The WSJ medal predictions underestimated the American Olympic team, as well as the British, and overestimated the Australians
For Team USA it doesn’t get much better than this.
The Americans may not have made a ton of friends in Brazil, given their dust-ups with the law, and all that parading around with an index finger either raised in victory or pointed at other teams’ athletes for being dopers, while Team USA itself had 11 members who had previously tested positive for banned substances.
The medal races became an absolute blowout though-even more than The Wall Street Journal predicted. The US won more medals (121) than it has at any Summer Games except 1984, when many of the Soviet countries boycotted.

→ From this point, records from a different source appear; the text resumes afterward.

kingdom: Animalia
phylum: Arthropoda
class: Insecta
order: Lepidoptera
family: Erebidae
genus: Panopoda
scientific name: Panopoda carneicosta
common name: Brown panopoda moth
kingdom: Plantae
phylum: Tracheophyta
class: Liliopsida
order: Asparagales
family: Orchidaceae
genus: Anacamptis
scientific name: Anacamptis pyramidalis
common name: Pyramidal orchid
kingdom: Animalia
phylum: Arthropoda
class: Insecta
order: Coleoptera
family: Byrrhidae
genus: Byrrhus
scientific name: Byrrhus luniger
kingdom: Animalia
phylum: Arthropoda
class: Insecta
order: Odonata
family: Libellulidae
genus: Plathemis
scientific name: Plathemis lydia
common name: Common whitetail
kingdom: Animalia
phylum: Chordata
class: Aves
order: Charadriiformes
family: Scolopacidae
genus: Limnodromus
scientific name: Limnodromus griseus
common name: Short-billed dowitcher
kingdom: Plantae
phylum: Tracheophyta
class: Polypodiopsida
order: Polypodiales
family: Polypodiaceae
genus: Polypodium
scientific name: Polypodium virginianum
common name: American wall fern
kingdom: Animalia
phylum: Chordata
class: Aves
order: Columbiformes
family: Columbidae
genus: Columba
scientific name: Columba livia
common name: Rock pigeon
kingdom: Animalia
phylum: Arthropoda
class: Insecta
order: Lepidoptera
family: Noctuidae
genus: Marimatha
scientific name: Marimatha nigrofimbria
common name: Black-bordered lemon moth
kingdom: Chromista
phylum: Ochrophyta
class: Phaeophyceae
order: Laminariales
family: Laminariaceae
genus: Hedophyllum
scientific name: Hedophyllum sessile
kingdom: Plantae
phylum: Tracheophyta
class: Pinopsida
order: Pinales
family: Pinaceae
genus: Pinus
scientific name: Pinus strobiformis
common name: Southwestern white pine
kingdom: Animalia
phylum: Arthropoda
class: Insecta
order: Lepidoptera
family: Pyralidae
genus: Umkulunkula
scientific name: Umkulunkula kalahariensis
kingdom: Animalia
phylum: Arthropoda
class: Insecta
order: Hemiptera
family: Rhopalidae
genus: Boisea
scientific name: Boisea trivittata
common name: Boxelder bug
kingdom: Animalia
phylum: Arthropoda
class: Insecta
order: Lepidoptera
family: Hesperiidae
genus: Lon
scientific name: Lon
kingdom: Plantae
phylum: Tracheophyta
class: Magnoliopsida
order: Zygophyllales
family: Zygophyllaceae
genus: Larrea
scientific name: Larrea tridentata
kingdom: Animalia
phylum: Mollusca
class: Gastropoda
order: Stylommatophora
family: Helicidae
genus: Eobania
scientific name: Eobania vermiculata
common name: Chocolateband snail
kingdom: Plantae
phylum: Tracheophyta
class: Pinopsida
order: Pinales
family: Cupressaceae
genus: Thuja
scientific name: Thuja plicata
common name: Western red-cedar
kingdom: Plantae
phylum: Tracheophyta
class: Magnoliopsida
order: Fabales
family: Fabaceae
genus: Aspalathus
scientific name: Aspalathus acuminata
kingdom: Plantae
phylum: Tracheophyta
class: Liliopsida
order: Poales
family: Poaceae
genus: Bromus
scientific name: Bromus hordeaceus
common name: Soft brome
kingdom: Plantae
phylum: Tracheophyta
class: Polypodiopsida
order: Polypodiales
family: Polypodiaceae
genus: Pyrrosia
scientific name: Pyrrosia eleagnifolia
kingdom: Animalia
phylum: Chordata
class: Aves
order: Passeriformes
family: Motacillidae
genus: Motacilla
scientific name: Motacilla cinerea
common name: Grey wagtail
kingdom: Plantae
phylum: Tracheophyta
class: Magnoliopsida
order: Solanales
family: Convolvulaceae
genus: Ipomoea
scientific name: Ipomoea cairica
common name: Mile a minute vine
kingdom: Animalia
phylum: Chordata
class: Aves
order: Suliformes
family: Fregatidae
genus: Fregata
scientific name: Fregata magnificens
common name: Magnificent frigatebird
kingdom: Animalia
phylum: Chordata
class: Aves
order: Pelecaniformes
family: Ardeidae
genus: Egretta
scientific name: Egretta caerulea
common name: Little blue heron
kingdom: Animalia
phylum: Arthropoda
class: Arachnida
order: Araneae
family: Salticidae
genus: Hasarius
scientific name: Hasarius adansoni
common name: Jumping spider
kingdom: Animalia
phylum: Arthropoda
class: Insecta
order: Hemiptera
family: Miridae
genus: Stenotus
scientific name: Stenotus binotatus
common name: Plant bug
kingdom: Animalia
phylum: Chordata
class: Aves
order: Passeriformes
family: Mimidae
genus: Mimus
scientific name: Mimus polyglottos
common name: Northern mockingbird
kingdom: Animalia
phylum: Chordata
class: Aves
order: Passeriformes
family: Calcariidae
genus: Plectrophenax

The Journal got a few things right, or nearly right, in its predictions.
We said the US would win both the overall and gold medal races and that it wouldn’t be very close, largely because US women would be so exceptional. They were. American women out-medaled the men 61-55 and out-golded them 27-18. Another five medals, including one gold, came in mixed competitions.
We had the US winning 42 gold medals. They won 46. We got the order of the top five countries in the overall medal count correct. Predicting Russia was a massive puzzle, since the makeup of their team kept changing. In the end we settled on 16 gold medals and 51 overall. The Russians will leave Rio with 19 gold medals and 56 overall. We had the French winning 12 and 43; they won 10 and 42.
That said there were a few big miscalculations. We expected Great Britain to fall back to earth after its triumphant showing at home in London in 2012, where Team GB won 29 gold medals and 65 overall, beating out the Russians in the gold medal count. (That is the count the rest of the world cares most about.)